TASK DETAILS: Rewrite every line in the records below as a JSON list of strings, with one string per line and no entries for blank lines.

DATASET RECORDS:
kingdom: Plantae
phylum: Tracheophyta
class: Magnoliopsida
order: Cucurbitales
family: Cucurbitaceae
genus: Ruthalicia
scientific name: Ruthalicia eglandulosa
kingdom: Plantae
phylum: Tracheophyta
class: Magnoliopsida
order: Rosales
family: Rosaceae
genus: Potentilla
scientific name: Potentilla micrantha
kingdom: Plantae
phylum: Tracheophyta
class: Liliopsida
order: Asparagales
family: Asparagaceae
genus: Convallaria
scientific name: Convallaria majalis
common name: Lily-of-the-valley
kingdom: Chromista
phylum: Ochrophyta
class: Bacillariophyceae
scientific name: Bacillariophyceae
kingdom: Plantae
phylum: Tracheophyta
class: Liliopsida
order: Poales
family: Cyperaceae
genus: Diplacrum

RESPONSE:
[
  "kingdom: Plantae",
  "phylum: Tracheophyta",
  "class: Magnoliopsida",
  "order: Cucurbitales",
  "family: Cucurbitaceae",
  "genus: Ruthalicia",
  "scientific name: Ruthalicia eglandulosa",
  "kingdom: Plantae",
  "phylum: Tracheophyta",
  "class: Magnoliopsida",
  "order: Rosales",
  "family: Rosaceae",
  "genus: Potentilla",
  "scientific name: Potentilla micrantha",
  "kingdom: Plantae",
  "phylum: Tracheophyta",
  "class: Liliopsida",
  "order: Asparagales",
  "family: Asparagaceae",
  "genus: Convallaria",
  "scientific name: Convallaria majalis",
  "common name: Lily-of-the-valley",
  "kingdom: Chromista",
  "phylum: Ochrophyta",
  "class: Bacillariophyceae",
  "scientific name: Bacillariophyceae",
  "kingdom: Plantae",
  "phylum: Tracheophyta",
  "class: Liliopsida",
  "order: Poales",
  "family: Cyperaceae",
  "genus: Diplacrum"
]